TikTok to automatically label AI-generated user content in global first

Author: Editors Desk, Madhumita Murgia in London and Hannah Murphy in San Francisco Source: Financial Times
May 9, 2024 at 15:16
TikTok is introducing features to ensure that videos it can identify as AI-generated will be labelled as such © Bing Guan/Bloomberg
TikTok is introducing features to ensure that videos it can identify as AI-generated will be labelled as such © Bing Guan/Bloomberg

Social media companies under pressure to identify deepfakes and prevent spread of misinformation

TikTok will become the first social media platform to automatically label some artificial intelligence-generated content, as rapid advances in generative AI deepen concerns about the spread of online disinformation and deepfakes.

Online groups, such as Facebook owner Meta and TikTok, already require users to disclose if realistic images, audio or videos are made through AI software.

 The viral video app, owned by China’s ByteDance, went a step further on Thursday, announcing it is introducing its own features to ensure that videos it can identify as AI-generated will be labelled as such. This will include content made using Adobe’s Firefly tool, TikTok’s own AI image generators and OpenAI’s Dall-E.

“The challenge is, we know from many experts that we work with, that there is a rise in . . . harmful AI-generated content,” said Adam Presser, TikTok’s head of operations and trust and safety.

“This is really important for our community because authenticity is really one of the elements that has made TikTok such a vibrant and joyful community . . . they want to be able to understand what has been made by a human and what has been enhanced or generated with AI.”

Social media platforms including TikTok, Meta, X and YouTube have all been exploring ways to integrate generative AI into their platforms, through chatbots and new tools helping influencers and advertisers to create media. However, the platforms have come under fire for allowing users to be flooded with low-quality AI-generated spam content.

In a year of major elections around the world, these companies also face pressure to introduce guardrails around misleading deepfakes, curb covert influence operations and ensure they properly moderate content while remaining non-partisan.

Earlier this week, TikTok and its parent ByteDance filed a lawsuit against the US government, challenging a law designed to force a sale or ban of the app. Lawmakers had expressed concern the platform could push disinformation and propaganda.

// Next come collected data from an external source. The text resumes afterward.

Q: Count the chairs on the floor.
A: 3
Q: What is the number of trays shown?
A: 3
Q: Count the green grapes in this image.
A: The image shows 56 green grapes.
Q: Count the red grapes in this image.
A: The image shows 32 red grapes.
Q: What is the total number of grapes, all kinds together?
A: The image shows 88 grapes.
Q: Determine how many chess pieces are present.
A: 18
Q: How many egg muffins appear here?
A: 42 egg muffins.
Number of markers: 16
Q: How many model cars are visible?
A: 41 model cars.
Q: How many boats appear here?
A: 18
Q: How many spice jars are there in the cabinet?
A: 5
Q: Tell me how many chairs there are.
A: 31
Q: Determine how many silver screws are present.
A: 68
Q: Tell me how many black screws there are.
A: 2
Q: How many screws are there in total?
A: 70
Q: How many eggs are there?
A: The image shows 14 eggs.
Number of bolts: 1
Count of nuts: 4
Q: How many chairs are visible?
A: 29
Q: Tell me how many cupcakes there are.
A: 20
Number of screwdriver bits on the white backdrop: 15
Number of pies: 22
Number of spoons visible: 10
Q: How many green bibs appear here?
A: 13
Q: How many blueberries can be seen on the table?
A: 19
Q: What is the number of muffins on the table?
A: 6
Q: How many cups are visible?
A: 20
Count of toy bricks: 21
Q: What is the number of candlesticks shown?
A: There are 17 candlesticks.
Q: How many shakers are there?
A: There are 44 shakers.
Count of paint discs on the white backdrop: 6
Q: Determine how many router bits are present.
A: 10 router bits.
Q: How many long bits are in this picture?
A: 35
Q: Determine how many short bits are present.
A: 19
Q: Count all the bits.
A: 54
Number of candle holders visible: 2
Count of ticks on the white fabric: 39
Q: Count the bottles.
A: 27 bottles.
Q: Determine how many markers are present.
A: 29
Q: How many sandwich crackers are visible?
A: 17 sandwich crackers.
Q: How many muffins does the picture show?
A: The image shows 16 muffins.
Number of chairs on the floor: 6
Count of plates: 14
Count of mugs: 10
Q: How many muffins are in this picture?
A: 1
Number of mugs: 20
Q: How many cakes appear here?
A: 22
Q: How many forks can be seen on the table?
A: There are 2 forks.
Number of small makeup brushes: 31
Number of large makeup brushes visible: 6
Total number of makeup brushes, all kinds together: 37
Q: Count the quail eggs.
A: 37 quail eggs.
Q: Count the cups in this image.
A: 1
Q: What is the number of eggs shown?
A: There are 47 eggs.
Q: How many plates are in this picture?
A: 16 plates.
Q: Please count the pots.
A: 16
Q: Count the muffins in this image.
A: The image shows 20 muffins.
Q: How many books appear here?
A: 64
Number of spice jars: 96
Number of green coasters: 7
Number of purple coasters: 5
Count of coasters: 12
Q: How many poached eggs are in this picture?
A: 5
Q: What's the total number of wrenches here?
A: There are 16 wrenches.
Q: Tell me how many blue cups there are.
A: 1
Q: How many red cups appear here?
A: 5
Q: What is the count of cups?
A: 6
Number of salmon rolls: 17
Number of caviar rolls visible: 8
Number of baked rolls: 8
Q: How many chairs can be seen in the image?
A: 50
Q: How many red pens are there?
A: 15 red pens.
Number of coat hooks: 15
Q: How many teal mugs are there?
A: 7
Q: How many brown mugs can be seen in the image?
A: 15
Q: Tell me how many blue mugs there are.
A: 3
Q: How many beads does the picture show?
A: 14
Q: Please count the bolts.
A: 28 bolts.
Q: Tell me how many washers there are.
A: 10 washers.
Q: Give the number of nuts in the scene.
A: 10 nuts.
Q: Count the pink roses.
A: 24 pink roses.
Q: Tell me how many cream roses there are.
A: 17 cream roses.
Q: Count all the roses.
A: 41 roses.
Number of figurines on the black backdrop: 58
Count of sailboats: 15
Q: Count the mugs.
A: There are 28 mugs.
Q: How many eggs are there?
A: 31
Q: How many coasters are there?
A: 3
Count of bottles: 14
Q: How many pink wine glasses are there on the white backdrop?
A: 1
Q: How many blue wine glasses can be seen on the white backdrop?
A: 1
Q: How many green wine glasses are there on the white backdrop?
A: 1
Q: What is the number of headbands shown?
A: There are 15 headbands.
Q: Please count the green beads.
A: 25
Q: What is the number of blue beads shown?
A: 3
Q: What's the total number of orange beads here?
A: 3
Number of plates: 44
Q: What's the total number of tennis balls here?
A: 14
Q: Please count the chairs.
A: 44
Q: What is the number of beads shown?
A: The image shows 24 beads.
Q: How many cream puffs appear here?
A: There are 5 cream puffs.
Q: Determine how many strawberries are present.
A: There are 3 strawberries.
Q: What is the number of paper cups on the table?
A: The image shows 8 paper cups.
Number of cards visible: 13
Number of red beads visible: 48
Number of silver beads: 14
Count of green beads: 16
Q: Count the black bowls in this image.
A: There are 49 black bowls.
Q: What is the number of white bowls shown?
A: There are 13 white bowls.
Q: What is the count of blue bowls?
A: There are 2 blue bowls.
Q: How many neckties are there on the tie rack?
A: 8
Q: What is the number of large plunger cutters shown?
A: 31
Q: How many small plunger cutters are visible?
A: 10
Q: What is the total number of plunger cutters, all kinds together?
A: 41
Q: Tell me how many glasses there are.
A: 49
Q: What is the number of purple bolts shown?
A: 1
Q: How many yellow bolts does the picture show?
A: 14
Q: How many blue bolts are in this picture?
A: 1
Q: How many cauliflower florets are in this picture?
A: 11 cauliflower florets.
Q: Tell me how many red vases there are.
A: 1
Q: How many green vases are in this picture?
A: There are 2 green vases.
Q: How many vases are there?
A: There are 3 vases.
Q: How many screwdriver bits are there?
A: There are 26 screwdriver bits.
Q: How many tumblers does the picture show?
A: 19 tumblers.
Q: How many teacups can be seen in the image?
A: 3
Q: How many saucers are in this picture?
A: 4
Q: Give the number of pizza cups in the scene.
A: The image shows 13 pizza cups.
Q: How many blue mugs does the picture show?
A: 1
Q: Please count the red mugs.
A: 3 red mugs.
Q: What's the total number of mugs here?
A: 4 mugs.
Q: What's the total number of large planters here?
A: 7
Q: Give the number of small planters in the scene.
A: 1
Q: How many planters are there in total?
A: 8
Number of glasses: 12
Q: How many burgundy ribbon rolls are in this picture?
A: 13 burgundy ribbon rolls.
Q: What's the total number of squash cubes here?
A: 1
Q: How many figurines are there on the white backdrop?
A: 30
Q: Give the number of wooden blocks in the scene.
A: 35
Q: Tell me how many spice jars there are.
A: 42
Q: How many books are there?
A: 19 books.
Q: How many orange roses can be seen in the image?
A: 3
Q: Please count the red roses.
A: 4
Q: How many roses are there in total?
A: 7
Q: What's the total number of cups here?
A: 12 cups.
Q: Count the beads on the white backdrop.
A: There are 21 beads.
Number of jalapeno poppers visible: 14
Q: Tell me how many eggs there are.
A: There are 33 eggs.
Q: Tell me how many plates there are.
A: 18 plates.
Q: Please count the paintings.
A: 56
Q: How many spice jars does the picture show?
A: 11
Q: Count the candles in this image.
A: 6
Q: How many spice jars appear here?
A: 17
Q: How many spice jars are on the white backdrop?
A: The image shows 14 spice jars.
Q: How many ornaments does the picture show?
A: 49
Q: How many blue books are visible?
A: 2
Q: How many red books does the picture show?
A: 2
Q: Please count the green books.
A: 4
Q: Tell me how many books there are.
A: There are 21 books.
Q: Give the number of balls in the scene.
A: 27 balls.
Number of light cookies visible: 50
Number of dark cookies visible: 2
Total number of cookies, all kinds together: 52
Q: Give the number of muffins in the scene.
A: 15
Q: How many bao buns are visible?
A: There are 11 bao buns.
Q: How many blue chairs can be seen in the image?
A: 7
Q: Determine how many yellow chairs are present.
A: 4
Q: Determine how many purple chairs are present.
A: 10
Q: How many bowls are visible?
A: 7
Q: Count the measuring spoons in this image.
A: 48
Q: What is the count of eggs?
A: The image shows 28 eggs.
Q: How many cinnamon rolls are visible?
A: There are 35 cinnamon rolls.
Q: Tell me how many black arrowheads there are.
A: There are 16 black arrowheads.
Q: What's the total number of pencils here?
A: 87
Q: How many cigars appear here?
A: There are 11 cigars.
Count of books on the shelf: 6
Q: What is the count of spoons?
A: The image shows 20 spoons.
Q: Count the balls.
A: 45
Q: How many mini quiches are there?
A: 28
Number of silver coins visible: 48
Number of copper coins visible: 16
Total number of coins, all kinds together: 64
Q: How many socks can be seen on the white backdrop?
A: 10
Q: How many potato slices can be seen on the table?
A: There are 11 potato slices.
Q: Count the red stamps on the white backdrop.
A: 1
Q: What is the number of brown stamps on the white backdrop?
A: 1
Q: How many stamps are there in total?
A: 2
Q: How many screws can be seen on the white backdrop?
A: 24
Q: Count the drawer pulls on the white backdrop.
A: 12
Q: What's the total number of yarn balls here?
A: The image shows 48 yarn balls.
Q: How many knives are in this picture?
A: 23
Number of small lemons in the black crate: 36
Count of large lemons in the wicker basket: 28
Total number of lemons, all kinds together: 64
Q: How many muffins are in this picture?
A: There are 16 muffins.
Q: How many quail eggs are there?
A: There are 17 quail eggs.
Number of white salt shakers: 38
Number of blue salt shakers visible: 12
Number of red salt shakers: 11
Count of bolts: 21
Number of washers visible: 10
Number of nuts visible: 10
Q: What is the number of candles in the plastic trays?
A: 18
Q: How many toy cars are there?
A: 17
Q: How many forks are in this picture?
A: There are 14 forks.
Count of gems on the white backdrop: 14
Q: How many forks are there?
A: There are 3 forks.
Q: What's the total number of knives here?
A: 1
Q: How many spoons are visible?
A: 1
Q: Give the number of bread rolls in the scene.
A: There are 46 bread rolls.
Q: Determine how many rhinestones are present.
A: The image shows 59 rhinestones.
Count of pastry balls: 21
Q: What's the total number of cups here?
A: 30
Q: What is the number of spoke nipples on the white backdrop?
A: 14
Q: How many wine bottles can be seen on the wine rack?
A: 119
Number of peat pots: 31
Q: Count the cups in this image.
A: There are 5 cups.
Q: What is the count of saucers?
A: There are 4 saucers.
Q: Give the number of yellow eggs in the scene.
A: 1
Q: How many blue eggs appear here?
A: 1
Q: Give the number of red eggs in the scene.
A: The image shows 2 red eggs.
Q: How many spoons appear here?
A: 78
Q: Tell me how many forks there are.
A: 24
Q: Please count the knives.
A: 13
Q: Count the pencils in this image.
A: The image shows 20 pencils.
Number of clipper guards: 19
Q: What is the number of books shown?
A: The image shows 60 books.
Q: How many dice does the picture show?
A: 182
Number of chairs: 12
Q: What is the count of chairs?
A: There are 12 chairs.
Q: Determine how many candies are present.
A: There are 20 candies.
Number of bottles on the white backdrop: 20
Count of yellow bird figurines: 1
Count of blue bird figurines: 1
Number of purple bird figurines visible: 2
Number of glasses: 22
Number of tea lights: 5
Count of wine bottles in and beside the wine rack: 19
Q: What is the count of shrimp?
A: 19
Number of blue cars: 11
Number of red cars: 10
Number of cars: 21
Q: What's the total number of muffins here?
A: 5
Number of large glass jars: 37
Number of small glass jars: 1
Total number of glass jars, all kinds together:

On Thursday, TikTok said it would join a coalition of technology and media groups, led by Adobe, that incorporate so-called content credentials into AI-generated products.

This technology embeds a digital fingerprint into multimedia AI content, along with other identifying information such as when, where and by whom the material was generated. TikTok will use these indicators to automatically flag when content is made using AI products.

OpenAI on Tuesday announced that it would join the coalition and embed the fingerprinting technology into all images generated by its image model Dall-E 3. Eventually, the ChatGPT maker said, it would also embed these into its video-generating model Sora, when it is widely released.

Large technology companies, including Google, Microsoft and Sony are exploring embedding the technology into their AI tools.

Meta said earlier this month it would start stamping AI-generated content with a “Made by AI label” by detecting invisible markers inserted by groups such as Google, OpenAI, Microsoft, Adobe, Midjourney and Shutterstock. Facebook’s owner also said it was developing deepfake detection classifiers.

Experts have argued that bad actors or sophisticated disinformation groups would likely use open source AI generation tools to create deepfakes, which would make them harder to trace and not be flagged by digital fingerprinting and watermarking.

Tech companies argue that their efforts represented the first step towards tackling the problem.

Dana Rao, general counsel and chief trust officer at Adobe, said: “The premise of this solution is if you want to be transparent and have authentic, transparent conversation with your public, this tool will allow you to do it in a world where everything digital can be manipulated.”